Stored dataset items
○ ○ ○ ○ ○ ○ ○
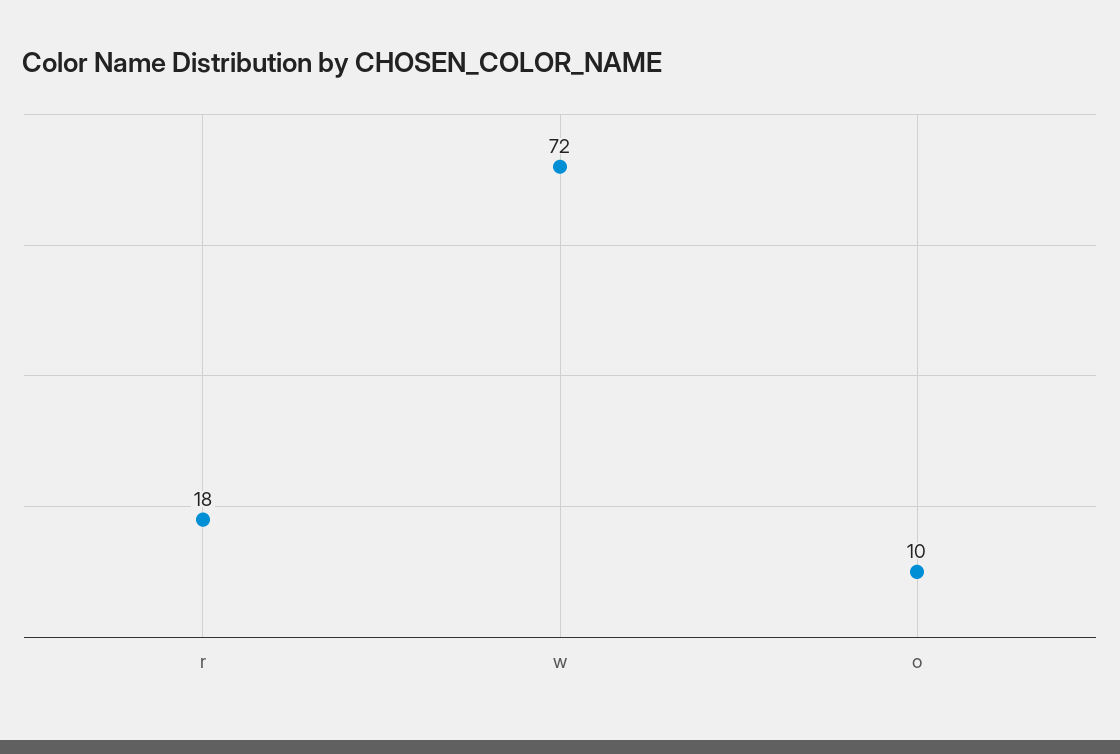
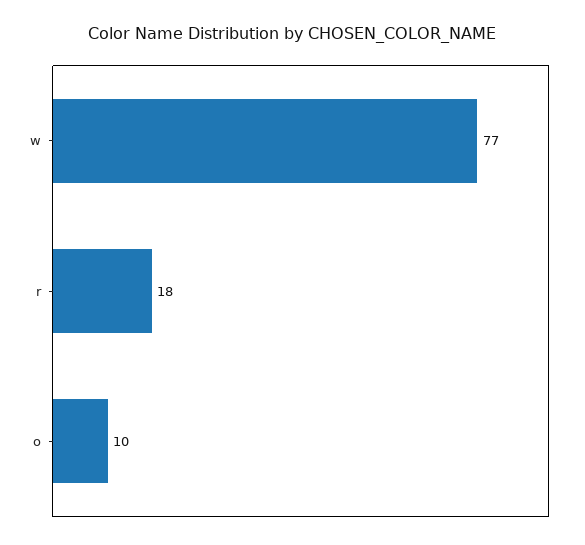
  {
    "r": 18,
-   "w": 72,
+   "w": 77,
    "o": 10
  }

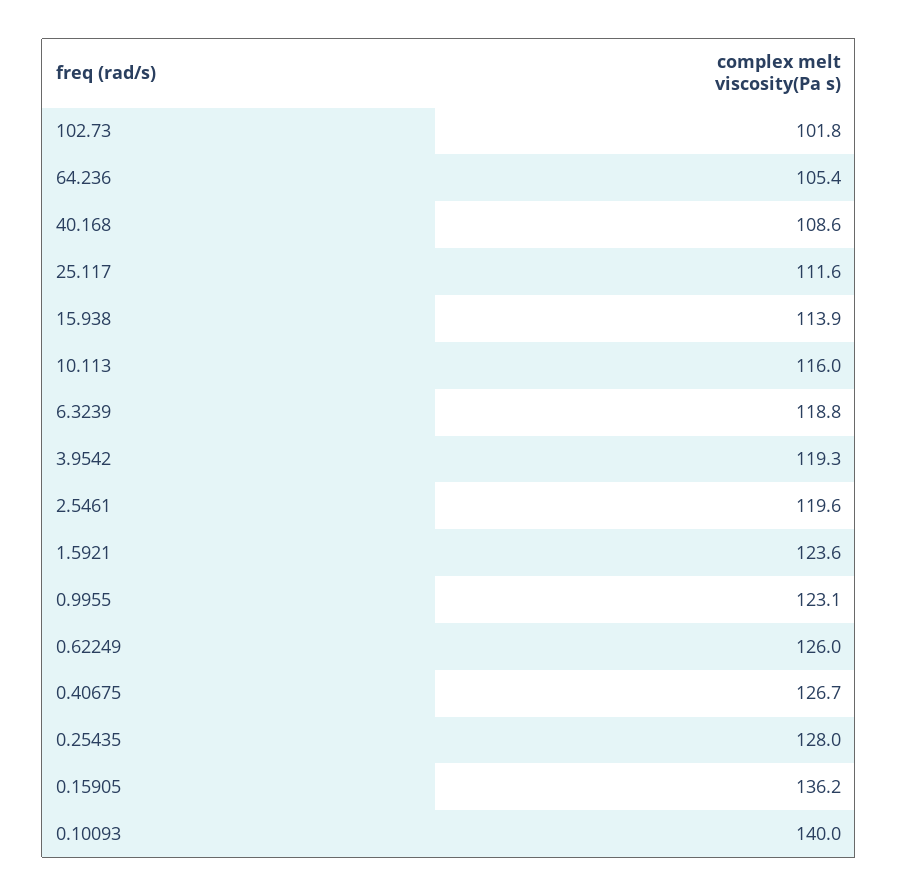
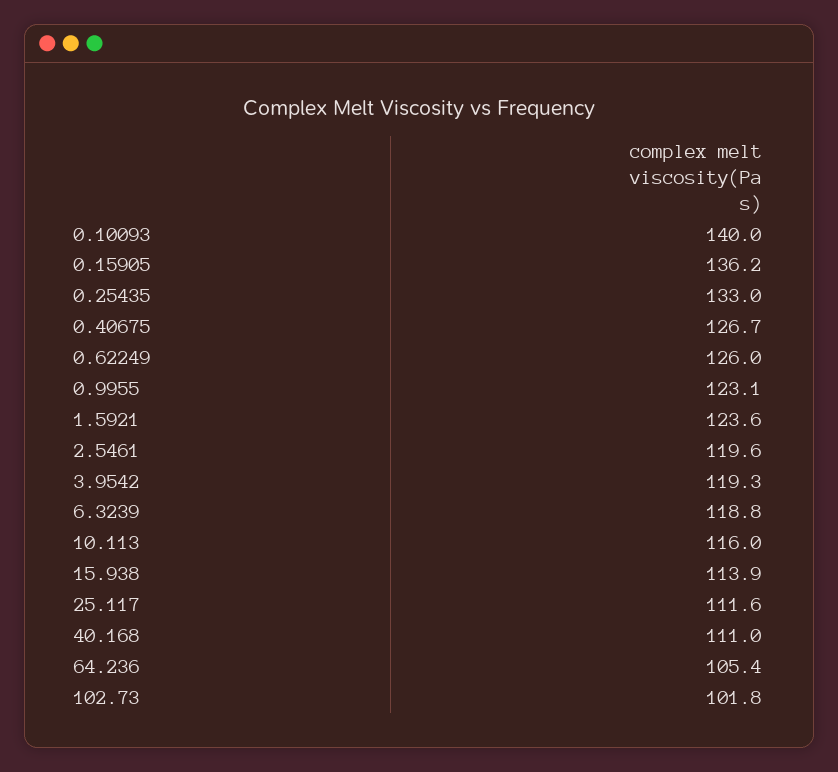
  {
    "102.73": 101.8,
    "64.236": 105.4,
-   "40.168": 108.6,
+   "40.168": 111,
    "25.117": 111.6,
    "15.938": 113.9,
    "10.113": 116,
    "6.3239": 118.8,
    "3.9542": 119.3,
    "2.5461": 119.6,
    "1.5921": 123.6,
    "0.9955": 123.1,
    "0.62249": 126,
    "0.40675": 126.7,
-   "0.25435": 128,
+   "0.25435": 133,
    "0.15905": 136.2,
    "0.10093": 140
  }

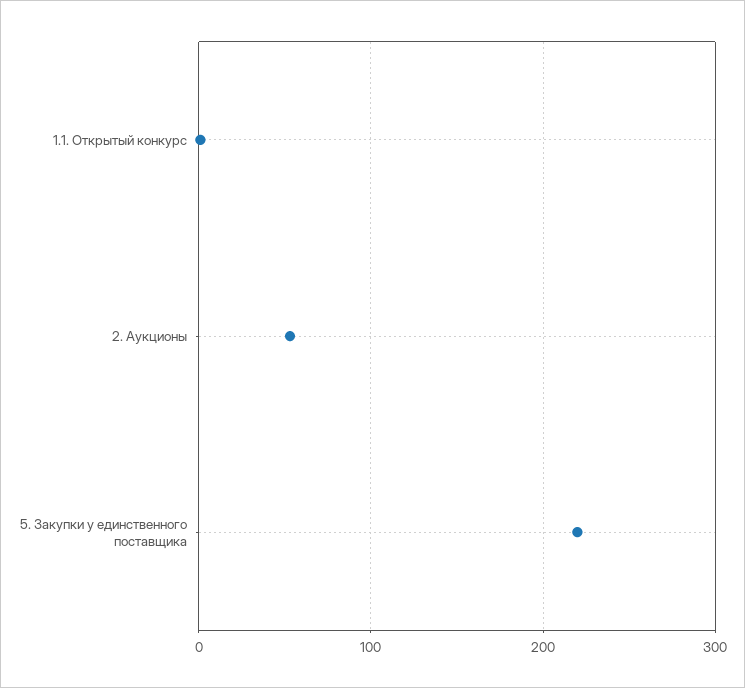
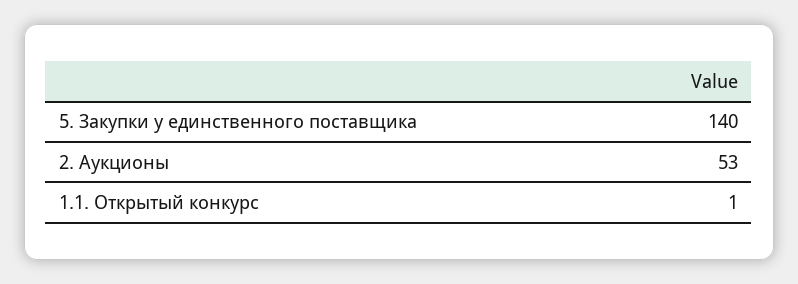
  {
    "1.1. Открытый конкурс": 1,
    "2. Аукционы": 53,
-   "5. Закупки у единственного поставщика": 220
+   "5. Закупки у единственного поставщика": 140
  }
○ ○ ○ ○ ○ ○ ○
• **TASK TO COMPLETE**
Please print the entries above exactly. Skip every picture.

• **TASK OUTPUT**
  {
    "r": 18,
-   "w": 72,
+   "w": 77,
    "o": 10
  }

  {
    "102.73": 101.8,
    "64.236": 105.4,
-   "40.168": 108.6,
+   "40.168": 111,
    "25.117": 111.6,
    "15.938": 113.9,
    "10.113": 116,
    "6.3239": 118.8,
    "3.9542": 119.3,
    "2.5461": 119.6,
    "1.5921": 123.6,
    "0.9955": 123.1,
    "0.62249": 126,
    "0.40675": 126.7,
-   "0.25435": 128,
+   "0.25435": 133,
    "0.15905": 136.2,
    "0.10093": 140
  }

  {
    "1.1. Открытый конкурс": 1,
    "2. Аукционы": 53,
-   "5. Закупки у единственного поставщика": 220
+   "5. Закупки у единственного поставщика": 140
  }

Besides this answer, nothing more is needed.